Hospital-based palliative care programs are gaining traction in the United States as studies show their efficacy in decreasing length of stay and improved quality of patient care.1,2 According to the American Hospital Association, 22% of all U.S. hospitals now have such programs.3 These programs—with their emphasis on coordinated, team-delivered care and communication—seem tailor-made for the expertise of hospitalists who are increasingly taking the lead to establish them at their institutions.
Through the SHM Web site (www.hospitalmedicine.org) and the Center to Advance Palliative Care (www.capc.org) ample resources exist for developing program infrastructure and acquiring on-site training (see www.capc.org/palliative-care-leadershipinitiative/overview).
There are unwritten protocols, however, that can make or break a palliative care service. Hospitalists involved with palliative care often find themselves relating to oncologists because many patients who have palliative care needs are undergoing inpatient curative treatments (such as brachytherapy) or are actively dying. Palliative care experts interviewed for this article agreed that in order to encourage referrals from their oncology colleagues, hospitalists must be attentive to oncologists’ concerns and to consultation etiquette.

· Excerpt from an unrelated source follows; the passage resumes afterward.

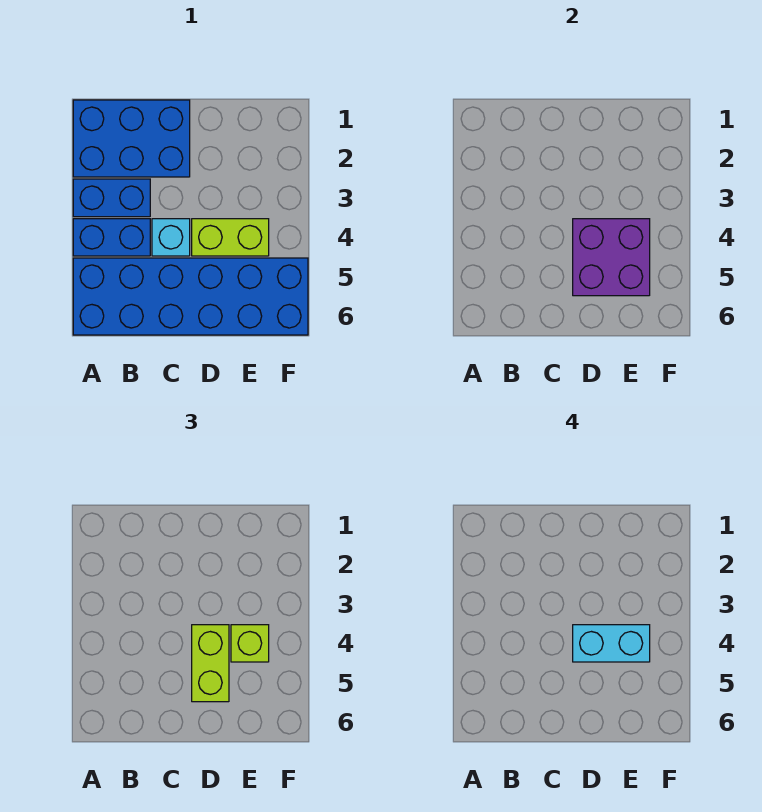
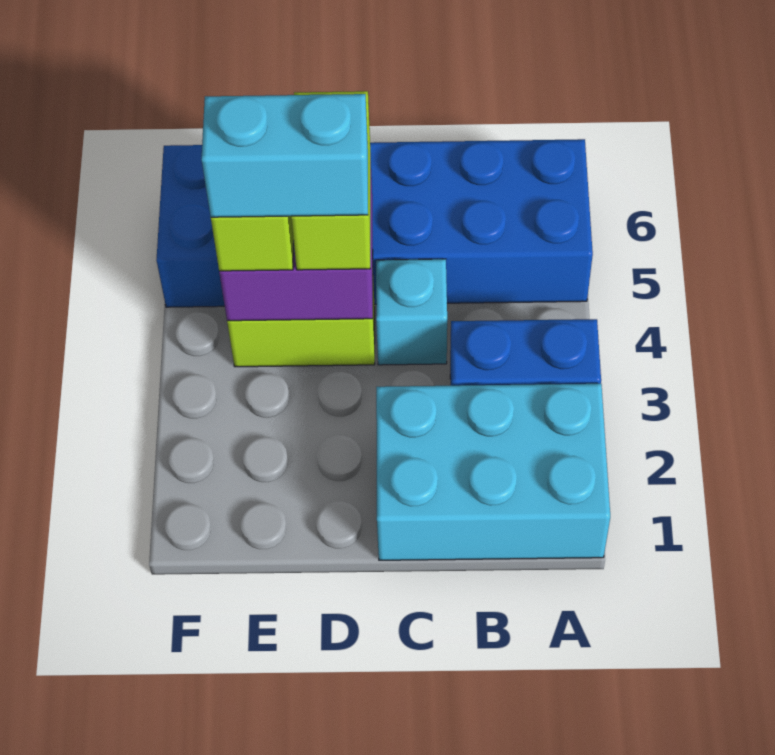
blue 2x3 brick [73,100,190,177] -> cyan 2x3 brick [376,384,610,560]
blue 1x2 brick [73,219,150,256] -> none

“Palliative care has been something that oncologists traditionally think they do pretty well,” says David H. Lawson, MD, section chief, Medical Oncology at Emory Clinic. “I think there will be a lot of variability between oncologists about what they see as their province and what they see as open for someone else.”
—Diane E. Meier, MD
Assessing Oncologists’ Needs
During the organizational phase of a hospital-based palliative care service, it is advisable to meet with oncologists one-on-one, believes Charles F. von Gunten, MD, PhD, medical director of the Palliative Care Consultation Service at the University of California, San Diego, and director of the Center for Palliative Studies at San Diego Hospice and Palliative Care. “All consult services are fundamentally about providing advice to the managing physician when requested, about what is requested, and nothing else.”
He recommends that hospitalists involved in development of a hospital-based palliative care service find out how key oncologists at their hospital perceive the needs in the area of palliative care. “This may not match what the hospitalist thinks the oncologist needs, but that’s immaterial,” he cautions.
This advice squares with that of Steve Pantilat, MD, immediate past-president of SHM, and his team at the University of California, San Francisco. The palliative care service at UCSF is one of six Palliative Care Leadership Centers nationwide, so designated during an initiative launched two years ago by the Center to Advance Palliative Care. (The Robert Wood Johnson Foundation underwrites training activities at the six centers.) The issue in establishing palliative care services, says Dr. Pantilat, is “figuring out what would attract oncologists about such a program. What issues are most salient to them? Instead of saying, ‘I have a new service; would you please use it?’ You have to come in and say, ‘We’re thinking of starting this new service; how can we be of help to you?’ ”
Dr. Lawson agrees with Dr. von Gunten and Dr. Pantilat that hospitalists must develop communication with oncologists early during the start-up phase of a palliative care service. Hospitalists who offer palliative care services should also take time to familiarize themselves with patients’ treatment plans.
“I think there is going to be a learning curve for palliative care specialists,” says Dr. Lawson. “Part of that learning is to get some sense of how oncologists make decisions about whether to give chemo[therapy] or not. Oftentimes, there are pressures that might not be obvious.”